Chegando finalmente à Acrópole, local que sempre o havia atraído, e que tanto
conhecia de imagens de livros de infância, Freud é acometido de um sentimento de
desrealização. Vem à sua cabeça: “Quer dizer que existe mesmo tudo isso, exatamente
como aprendi na escola.” A divisão neurótica volta a se manifestar, impedindo que ele
usufrua da experiência. Aos oitenta anos, as associações de Freud remetem ao pai,
comerciante de poucos estudos e horizontes limitados, que nunca havia viajado para
longe. E ele conclui que lhe era difícil ultrapassar o pai. O conflito edípico e o apego à
neurose fizeram com que ele tentasse apagar o real da experiência, remetendo-a ao
imaginário já conhecido. Freud ficou então impedido de retirar prazer da contingência,
do real, anulando assim a surpresa.
Aos oitenta anos, não podendo mais viajar, Freud ainda tenta entender sua
vacilação do passado. Parece querer transmitir, no endereçamento ao amigo um pouco
mais jovem, que não é preciso sustentar o pai, ou temer ultrapassá-lo, já que o apego ao
pai como garantia é uma ilusão neurótica.
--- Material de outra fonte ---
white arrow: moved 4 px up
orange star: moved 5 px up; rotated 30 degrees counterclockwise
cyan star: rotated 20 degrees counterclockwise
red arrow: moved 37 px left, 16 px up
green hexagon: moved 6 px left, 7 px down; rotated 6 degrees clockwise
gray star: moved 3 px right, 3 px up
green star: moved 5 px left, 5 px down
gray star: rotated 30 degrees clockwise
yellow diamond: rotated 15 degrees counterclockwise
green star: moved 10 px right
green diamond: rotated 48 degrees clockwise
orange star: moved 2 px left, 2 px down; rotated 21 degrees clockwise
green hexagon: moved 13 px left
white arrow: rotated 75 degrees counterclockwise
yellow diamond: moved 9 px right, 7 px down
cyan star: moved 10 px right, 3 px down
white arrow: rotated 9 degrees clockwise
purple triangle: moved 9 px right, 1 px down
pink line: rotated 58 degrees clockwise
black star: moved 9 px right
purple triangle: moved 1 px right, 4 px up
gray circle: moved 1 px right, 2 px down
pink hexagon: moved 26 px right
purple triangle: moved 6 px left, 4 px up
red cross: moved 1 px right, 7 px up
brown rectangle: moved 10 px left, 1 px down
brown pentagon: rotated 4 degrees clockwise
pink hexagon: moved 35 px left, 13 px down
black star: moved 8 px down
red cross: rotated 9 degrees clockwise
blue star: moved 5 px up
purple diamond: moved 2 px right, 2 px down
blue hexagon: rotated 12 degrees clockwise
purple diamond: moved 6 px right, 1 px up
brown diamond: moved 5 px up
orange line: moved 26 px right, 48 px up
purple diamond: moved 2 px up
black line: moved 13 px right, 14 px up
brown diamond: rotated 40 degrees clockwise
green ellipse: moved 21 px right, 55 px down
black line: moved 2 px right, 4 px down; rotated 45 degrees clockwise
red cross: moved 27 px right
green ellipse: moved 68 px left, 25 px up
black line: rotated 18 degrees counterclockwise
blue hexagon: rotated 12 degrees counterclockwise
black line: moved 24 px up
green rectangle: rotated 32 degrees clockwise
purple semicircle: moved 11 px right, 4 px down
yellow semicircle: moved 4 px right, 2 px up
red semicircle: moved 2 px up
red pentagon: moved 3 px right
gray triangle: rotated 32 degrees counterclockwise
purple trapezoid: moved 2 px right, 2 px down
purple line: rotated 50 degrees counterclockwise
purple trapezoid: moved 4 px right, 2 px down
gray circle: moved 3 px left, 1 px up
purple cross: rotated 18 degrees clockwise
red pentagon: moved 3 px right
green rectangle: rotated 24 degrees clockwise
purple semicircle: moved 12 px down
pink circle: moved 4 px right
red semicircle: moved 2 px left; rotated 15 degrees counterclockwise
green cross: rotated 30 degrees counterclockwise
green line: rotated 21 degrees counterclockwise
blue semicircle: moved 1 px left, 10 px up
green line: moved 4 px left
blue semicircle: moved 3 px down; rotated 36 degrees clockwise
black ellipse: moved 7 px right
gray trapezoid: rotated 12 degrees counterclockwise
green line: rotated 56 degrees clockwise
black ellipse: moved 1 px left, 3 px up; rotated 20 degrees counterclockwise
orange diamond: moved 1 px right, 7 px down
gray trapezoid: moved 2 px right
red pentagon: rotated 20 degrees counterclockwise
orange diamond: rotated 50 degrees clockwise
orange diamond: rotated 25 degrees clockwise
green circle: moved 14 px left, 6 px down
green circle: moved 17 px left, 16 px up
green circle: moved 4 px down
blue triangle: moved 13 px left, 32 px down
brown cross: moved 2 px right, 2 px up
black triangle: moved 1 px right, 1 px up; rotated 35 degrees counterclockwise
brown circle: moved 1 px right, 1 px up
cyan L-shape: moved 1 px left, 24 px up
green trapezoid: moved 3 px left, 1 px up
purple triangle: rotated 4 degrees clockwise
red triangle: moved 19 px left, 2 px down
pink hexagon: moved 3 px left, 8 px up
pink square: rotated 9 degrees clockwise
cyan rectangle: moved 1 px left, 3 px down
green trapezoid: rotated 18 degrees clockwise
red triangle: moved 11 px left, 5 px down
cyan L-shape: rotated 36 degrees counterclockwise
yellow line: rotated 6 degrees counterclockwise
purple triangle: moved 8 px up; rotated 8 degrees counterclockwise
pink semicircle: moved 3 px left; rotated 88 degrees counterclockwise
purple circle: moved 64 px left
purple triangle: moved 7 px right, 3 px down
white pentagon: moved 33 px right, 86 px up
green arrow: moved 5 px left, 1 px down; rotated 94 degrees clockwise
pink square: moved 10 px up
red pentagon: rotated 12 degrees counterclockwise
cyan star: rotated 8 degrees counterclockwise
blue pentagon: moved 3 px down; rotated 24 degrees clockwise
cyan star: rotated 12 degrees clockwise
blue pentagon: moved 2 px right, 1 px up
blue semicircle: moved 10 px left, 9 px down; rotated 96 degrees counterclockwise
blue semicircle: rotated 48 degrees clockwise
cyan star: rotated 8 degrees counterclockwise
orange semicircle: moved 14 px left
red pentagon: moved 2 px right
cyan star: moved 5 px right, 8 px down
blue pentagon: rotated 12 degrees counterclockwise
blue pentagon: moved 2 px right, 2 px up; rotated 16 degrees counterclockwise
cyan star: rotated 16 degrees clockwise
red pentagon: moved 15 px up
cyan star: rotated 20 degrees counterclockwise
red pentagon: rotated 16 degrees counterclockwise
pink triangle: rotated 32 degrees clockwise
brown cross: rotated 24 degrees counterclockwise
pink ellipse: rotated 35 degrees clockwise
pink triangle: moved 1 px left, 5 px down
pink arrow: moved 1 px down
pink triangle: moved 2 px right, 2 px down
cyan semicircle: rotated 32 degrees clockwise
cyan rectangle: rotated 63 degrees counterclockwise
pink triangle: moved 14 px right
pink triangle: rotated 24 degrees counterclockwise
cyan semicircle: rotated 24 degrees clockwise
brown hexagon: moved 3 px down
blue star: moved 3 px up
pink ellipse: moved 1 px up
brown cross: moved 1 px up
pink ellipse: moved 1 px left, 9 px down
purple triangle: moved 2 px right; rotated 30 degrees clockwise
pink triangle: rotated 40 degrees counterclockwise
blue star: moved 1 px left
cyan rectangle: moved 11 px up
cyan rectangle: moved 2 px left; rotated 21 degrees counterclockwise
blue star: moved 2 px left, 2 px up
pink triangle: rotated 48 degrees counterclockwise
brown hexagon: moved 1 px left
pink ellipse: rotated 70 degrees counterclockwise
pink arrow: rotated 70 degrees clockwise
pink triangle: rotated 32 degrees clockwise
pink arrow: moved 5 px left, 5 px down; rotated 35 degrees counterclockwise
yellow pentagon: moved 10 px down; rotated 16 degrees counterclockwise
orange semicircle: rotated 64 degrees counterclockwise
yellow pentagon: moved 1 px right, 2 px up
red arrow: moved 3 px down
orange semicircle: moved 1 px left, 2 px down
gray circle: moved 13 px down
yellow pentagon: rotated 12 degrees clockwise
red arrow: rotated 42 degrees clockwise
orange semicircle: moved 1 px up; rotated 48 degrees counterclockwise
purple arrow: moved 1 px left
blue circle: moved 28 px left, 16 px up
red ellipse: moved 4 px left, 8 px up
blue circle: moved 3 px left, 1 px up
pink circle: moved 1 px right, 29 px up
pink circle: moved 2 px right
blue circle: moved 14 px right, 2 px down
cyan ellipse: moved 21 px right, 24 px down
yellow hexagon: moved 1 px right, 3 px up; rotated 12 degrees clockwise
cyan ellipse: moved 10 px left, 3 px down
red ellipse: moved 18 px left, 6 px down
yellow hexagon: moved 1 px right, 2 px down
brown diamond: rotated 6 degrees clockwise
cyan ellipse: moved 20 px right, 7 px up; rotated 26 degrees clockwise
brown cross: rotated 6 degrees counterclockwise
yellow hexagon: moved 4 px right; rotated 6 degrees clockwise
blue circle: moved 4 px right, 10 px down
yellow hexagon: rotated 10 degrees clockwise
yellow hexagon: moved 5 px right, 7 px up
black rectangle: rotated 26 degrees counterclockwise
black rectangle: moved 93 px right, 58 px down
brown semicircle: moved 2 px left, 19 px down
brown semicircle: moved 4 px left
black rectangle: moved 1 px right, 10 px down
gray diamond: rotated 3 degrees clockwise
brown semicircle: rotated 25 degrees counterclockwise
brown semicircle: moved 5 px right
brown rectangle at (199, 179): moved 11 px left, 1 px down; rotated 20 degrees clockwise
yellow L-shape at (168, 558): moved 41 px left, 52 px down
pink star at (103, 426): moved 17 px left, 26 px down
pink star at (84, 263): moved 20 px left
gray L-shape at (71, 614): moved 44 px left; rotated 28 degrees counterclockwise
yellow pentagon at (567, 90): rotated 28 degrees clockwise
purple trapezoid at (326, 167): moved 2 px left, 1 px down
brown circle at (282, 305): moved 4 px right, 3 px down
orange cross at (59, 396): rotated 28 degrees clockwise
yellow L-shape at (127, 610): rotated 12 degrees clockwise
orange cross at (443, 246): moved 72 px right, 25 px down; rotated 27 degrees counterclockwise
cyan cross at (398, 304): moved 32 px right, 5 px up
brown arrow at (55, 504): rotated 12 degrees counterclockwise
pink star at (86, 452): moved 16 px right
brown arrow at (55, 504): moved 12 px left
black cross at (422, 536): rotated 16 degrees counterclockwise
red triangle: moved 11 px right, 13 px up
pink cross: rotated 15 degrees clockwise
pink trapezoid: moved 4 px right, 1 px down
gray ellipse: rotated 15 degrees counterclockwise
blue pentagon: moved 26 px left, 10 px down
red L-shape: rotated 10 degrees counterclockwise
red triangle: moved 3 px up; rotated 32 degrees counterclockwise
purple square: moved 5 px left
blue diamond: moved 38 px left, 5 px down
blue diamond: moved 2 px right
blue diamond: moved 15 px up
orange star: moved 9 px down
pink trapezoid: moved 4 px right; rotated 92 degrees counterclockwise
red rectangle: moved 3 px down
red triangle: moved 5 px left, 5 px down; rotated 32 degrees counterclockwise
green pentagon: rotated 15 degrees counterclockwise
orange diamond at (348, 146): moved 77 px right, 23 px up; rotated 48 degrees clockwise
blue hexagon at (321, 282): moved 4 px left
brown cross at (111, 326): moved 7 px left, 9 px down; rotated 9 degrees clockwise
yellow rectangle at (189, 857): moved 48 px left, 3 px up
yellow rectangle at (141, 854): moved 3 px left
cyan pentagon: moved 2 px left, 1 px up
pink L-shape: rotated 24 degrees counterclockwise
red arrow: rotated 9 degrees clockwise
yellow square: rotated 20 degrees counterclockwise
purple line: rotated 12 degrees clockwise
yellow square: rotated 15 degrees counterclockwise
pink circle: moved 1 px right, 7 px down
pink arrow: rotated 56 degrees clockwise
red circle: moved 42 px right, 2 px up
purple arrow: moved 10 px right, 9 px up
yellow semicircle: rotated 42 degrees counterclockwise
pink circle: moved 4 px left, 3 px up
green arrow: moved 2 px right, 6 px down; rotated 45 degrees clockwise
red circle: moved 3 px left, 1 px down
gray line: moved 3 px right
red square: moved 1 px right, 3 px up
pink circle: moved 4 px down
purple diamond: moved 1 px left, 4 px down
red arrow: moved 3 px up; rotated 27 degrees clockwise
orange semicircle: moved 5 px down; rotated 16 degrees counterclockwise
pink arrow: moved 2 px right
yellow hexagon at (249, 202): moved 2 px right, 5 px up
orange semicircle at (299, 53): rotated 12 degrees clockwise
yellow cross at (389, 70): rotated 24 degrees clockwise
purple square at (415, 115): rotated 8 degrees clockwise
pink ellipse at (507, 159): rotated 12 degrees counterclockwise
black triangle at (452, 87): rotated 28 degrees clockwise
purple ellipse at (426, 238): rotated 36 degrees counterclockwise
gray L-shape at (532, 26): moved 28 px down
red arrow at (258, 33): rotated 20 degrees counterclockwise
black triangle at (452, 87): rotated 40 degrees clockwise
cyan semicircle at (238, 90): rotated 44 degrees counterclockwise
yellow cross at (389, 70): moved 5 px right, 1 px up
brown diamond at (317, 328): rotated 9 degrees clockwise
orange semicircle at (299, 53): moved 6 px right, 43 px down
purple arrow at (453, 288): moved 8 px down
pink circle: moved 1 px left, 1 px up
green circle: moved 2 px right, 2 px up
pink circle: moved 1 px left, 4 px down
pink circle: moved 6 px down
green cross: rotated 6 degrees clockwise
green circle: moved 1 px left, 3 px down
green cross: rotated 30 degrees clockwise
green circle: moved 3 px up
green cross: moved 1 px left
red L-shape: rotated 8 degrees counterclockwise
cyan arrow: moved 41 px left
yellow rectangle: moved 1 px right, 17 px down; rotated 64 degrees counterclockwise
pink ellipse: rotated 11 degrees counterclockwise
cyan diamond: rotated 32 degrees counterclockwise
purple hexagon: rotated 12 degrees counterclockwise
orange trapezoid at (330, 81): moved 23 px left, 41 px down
Mais de trinta anos depois, se dando conta talvez de seu recuo diante da
contingência e da surpresa, vemos Freud ainda assombrado pelo enigma, causado pelo
que lhe escapa e, enfim, trabalhando a partir do não saber.
Ao longo destes dois dias, veremos então como o “eu não sei” (o não saber) se
presentifica, seja na análise de neuróticos ou psicóticos seja na vida cotidiana,
ocasionando o apego singular da transferência e causando efeitos de surpresa.